Con le nuove norme questo percorso verrebbe accelerato. Due le possibilità: lo ius soli temperato e lo ius culturae. Nel primo caso, che riguarderebbe esclusivamente i bambini nati in Italia, la cittadinanza scatterebbe subito. Ma la nascita da sola non basterebbe, perché il testo pone un' altra condizione molto importante: almeno uno dei due genitori dovrebbe avere un prezioso pezzo di carta fra le mani, il permesso di soggiorno permanente, se cittadino Ue, il permesso di lungo soggiorno, se di provenienza extra Ue. Questi «patentini» vengono concessi dopo un periodo di almeno cinque anni, un quinquennio che il padre o la madre devono aver attraversato nella legalità. Con un lavoro, un reddito e una residenza. Insomma, almeno sulla carta non ci sarebbe un'invasione di massa, ma semmai il rischio di uno stravolgimento dell'identità tricolore. È proprio questo il punto che infiamma di più il dibattito: «Il bambino cinese o marocchino diventerebbe italiano da subito - spiega il senatore Carlo Giovanardi, fiero oppositore dello ius soli - e questo è un problema perché spesso i genitori non sono per niente integrati. Di più: molti piccoli vengono poi spediti, dai nonni o dagli zii in Cina o nelle Filippine, non parlano una parola della nostra lingua, sono completamente estranei all'Italia ma acquisirebbero per la vita una serie di diritti». «Non la farei cosi drammatica - replica il senatore Stefano Esposito del Pd - quei bambini, che io stimo fra i 500mila e gli 800mila, possono già diventare italiani al compimento del diciottesimo anno. Si tratterebbe di anticipare un diritto che oggi è legato alla maggiore età». È però vero che la legge attuale, prescrivendo un cammino spalmato nel tempo, impone di fatto le verifiche sul campo di quelle condizioni che lo ius soli dà per scontate.

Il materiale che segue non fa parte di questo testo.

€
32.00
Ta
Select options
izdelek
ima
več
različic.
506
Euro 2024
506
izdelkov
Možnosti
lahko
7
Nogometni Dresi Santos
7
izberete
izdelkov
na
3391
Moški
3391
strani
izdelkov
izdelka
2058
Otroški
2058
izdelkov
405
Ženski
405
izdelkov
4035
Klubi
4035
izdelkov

Diverso il discorso per lo ius culturae, la seconda via immaginata dai proponenti. Qui il bambino, arrivato entro il dodicesimo anno, potrebbe aspirare alla nostra nazionalità dopo aver frequentato con successo un ciclo scolastico. Ad esempio, le elementari o le medie.

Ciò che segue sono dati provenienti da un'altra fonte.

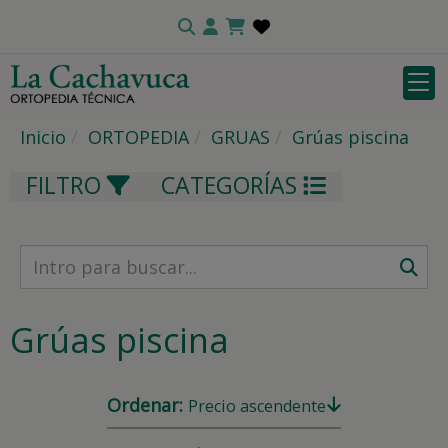
Inicio
ORTOPEDIA
GRUAS
Grúas piscina
FILTRO
CATEGORÍAS
Grúas piscina
Ordenar:
Precio ascendente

Difficile obiettivamente contestare il buonsenso di questa norma: l'integrazione passerebbe dalla scuola e il passaporto sarebbe il riconoscimento di un impegno, di un desiderio, di una inevitabile condivisione dei nostri valori. Insomma, in qualche modo lo ius culturae premierebbe il merito. Ma questo è un dettaglio nella bagarre quotidiana. La legge è impantanata, le polemiche no.